- **Work request**
Only the lines below between the ones containing "Steps: inspect, detach" and "3) act=detach pic=k", inclusive, are to be reproduced, each exactly as it stands.

- **Dataset records**
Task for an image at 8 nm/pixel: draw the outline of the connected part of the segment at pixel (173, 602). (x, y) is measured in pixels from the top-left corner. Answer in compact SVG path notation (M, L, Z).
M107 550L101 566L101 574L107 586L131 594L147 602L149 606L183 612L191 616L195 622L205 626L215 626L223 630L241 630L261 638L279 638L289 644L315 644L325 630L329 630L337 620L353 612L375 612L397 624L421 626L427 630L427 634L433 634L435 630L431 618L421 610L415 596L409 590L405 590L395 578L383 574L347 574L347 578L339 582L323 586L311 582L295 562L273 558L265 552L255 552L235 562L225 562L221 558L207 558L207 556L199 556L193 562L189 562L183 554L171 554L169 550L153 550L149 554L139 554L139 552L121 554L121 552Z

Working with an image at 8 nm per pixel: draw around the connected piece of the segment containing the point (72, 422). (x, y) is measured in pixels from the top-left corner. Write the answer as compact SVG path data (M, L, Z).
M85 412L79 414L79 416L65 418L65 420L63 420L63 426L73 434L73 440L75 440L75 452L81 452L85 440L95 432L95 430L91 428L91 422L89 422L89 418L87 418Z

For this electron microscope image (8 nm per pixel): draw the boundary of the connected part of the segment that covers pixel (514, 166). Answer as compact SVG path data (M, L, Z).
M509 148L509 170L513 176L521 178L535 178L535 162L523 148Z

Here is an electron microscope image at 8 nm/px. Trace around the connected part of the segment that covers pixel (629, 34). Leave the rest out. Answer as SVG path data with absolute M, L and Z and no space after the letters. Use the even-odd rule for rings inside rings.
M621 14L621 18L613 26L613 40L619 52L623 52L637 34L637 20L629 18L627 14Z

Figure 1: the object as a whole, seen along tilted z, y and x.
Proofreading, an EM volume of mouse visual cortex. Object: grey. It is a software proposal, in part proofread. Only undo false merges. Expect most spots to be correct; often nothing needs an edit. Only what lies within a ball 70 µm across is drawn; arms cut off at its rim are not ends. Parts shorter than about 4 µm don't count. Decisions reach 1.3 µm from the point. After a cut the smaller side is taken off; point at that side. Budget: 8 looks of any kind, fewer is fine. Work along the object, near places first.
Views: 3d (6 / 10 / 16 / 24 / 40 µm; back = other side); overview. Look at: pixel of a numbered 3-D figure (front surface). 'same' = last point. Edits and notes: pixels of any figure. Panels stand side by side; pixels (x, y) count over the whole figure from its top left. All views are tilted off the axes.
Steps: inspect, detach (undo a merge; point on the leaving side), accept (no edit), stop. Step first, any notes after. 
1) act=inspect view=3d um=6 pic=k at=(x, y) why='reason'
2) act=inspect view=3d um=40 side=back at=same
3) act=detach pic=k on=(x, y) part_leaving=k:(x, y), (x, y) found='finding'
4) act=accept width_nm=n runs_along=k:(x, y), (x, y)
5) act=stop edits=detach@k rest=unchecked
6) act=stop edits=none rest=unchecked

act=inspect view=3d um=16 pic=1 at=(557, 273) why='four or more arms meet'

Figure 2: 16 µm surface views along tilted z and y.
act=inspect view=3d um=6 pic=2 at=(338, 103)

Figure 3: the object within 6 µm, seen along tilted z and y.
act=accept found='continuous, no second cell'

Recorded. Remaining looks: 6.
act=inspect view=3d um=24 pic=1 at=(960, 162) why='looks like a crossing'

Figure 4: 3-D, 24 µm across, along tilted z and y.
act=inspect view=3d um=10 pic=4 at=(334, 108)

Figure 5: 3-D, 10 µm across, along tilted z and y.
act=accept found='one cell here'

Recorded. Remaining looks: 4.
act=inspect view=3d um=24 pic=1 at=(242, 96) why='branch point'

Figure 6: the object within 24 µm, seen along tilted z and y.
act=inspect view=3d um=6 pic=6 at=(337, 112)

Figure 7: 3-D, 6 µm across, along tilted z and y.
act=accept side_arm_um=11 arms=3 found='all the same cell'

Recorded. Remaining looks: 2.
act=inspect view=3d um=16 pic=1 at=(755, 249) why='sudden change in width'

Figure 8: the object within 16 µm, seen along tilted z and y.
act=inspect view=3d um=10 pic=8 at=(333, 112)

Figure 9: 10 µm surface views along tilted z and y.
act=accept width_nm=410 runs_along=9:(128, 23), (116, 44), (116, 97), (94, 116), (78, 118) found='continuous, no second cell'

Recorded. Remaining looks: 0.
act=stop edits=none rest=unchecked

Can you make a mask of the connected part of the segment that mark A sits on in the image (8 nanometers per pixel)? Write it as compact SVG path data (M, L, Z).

- **Exercise result**
Steps: inspect, detach (undo a merge; point on the leaving side), accept (no edit), stop. Step first, any notes after. 
1) act=inspect view=3d um=6 pic=k at=(x, y) why='reason'
2) act=inspect view=3d um=40 side=back at=same
3) act=detach pic=k on=(x, y) part_leaving=k:(x, y), (x, y) found='finding'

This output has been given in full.